Larry Lee directly appeals the sentence that the district court1 imposed on him
following his guilty plea to being a felon in possession of firearms. On appeal,
1
The Honorable Audrey G. Fleissig, United States District Judge for the
Eastern District of Missouri.
counsel for Lee seeks leave to withdraw, and in a brief filed under Anders v.
California, 386 U.S. 738 (1967), she argues that the district court erred in overruling
Lee’s objections to two sentencing enhancements that boosted his offense level. Lee
moves to strike the Anders brief, and in a pro se brief, he also argues that the court
miscalculated his Guidelines range, and he argues as well that the sentence is
substantively unreasonable.
The written plea agreement in this case contains an appeal waiver, which we
will enforce. See United States v. Scott, 627 F.3d 702, 704 (8th Cir. 2010) (standard
of review). First, by its terms, the appeal waiver applies if--as is the case here--the
district court accepted the guilty plea, applied the parties’ agreements at sentencing,
and after calculating a Guidelines range, sentenced Lee within or below the range.
Further, the arguments raised in this appeal fall within the scope of the waiver, which
covers all sentencing issues except for the calculation of Lee’s criminal history.
Second, after careful review of the plea transcript in this case, we are satisfied that
Lee entered into both the plea agreement and the appeal waiver knowingly and
voluntarily. See Nguyen v. United States, 114 F.3d 699, 703 (8th Cir. 1997)
(defendant’s statements made during plea hearing carry strong presumption of verity).

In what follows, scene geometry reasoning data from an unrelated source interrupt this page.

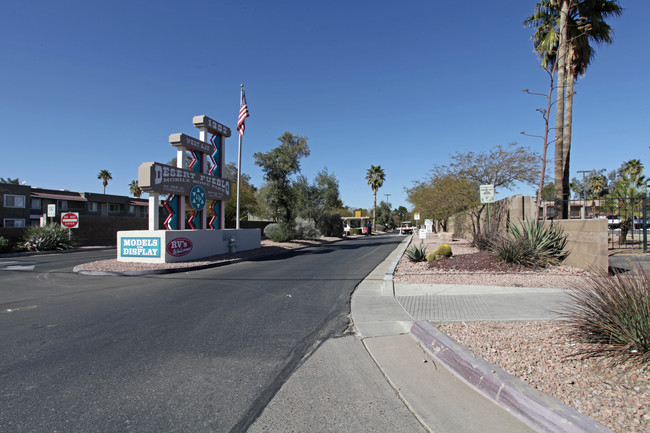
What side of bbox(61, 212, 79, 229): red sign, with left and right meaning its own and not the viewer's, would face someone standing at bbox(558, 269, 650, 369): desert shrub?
front

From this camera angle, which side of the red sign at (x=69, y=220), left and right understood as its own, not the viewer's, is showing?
front

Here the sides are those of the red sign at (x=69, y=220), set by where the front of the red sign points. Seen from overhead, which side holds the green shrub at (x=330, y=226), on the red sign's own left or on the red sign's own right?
on the red sign's own left

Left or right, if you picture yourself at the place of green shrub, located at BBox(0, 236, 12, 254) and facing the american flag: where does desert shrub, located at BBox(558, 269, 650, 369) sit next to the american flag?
right

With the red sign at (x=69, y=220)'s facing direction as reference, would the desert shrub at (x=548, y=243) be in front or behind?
in front

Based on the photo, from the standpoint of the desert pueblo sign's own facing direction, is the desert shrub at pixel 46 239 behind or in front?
behind

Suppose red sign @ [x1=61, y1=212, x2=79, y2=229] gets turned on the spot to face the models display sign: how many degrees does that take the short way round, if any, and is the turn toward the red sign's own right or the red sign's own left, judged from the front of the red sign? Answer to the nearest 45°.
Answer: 0° — it already faces it

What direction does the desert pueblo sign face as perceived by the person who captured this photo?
facing the viewer and to the right of the viewer

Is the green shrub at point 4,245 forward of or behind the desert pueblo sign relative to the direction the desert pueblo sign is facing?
behind

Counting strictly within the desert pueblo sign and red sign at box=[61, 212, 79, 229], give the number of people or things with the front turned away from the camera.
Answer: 0

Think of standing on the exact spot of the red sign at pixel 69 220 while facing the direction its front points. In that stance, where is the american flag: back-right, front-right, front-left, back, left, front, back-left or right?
front-left
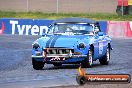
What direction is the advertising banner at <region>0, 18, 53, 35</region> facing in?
toward the camera

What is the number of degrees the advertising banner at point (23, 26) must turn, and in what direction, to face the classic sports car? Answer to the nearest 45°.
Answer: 0° — it already faces it
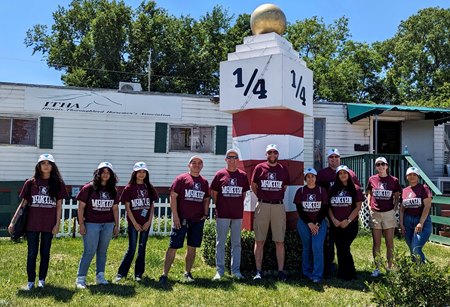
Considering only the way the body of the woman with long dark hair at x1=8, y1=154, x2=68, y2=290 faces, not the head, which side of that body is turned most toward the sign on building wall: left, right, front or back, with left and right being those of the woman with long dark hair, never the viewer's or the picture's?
back

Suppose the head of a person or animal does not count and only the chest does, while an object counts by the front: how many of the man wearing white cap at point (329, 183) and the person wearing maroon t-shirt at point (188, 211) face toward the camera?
2

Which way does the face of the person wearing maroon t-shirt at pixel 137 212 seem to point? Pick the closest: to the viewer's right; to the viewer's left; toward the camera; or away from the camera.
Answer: toward the camera

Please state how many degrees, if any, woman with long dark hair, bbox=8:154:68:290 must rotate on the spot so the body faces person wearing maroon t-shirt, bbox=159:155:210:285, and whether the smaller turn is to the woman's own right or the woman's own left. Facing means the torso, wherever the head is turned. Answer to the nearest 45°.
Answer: approximately 90° to the woman's own left

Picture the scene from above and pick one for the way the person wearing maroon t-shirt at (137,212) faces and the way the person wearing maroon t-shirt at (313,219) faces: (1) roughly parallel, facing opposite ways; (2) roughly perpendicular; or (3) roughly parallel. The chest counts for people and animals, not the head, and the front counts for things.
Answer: roughly parallel

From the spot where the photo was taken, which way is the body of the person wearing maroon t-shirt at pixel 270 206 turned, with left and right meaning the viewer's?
facing the viewer

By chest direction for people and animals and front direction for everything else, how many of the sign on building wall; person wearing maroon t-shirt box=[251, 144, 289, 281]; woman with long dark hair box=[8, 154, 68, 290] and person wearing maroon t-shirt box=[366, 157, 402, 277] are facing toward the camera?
4

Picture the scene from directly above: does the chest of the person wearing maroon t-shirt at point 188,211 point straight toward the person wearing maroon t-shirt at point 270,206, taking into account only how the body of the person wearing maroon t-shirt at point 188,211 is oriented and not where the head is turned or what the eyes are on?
no

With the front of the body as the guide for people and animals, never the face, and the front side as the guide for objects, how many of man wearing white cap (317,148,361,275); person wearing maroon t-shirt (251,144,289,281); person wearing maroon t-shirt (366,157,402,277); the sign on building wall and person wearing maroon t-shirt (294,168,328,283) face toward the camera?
5

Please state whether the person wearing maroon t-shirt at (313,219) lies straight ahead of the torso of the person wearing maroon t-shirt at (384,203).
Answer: no

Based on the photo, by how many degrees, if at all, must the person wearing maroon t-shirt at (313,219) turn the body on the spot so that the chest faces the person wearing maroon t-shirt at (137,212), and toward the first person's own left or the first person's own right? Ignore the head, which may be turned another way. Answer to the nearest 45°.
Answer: approximately 90° to the first person's own right

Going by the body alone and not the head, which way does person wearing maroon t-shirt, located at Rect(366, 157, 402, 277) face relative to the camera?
toward the camera

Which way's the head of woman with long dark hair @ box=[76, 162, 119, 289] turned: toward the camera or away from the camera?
toward the camera

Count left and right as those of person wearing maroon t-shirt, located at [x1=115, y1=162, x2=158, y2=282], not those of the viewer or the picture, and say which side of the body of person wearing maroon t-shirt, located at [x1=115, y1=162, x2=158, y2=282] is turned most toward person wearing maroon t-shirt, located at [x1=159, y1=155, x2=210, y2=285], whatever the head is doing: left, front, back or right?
left

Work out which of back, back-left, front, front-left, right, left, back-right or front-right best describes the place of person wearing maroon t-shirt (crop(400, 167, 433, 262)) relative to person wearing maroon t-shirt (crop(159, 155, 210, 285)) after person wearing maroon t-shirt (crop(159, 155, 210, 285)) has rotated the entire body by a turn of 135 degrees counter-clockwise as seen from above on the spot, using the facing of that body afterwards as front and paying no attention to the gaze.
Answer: front-right

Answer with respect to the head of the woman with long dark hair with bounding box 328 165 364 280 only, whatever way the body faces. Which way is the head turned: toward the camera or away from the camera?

Third, we conclude that no miscarriage of justice would result from enforcing the
waiver in these circumstances. See United States v. Andis, 333 F.3d 886, 889-92 (8th
Cir. 2003) (en banc) (court should enforce appeal waiver and dismiss appeal where
it falls within scope of waiver, plea agreement and waiver were entered into
knowingly and voluntarily, and no miscarriage of justice would result). Finally,
having reviewed the record independently under Penson v. Ohio, 488 U.S. 75, 80
(1988), we find no non-frivolous issues outside the scope of the waiver.
Accordingly, we grant counsel leave to withdraw, we deny the motion to strike
as moot, and we dismiss this appeal.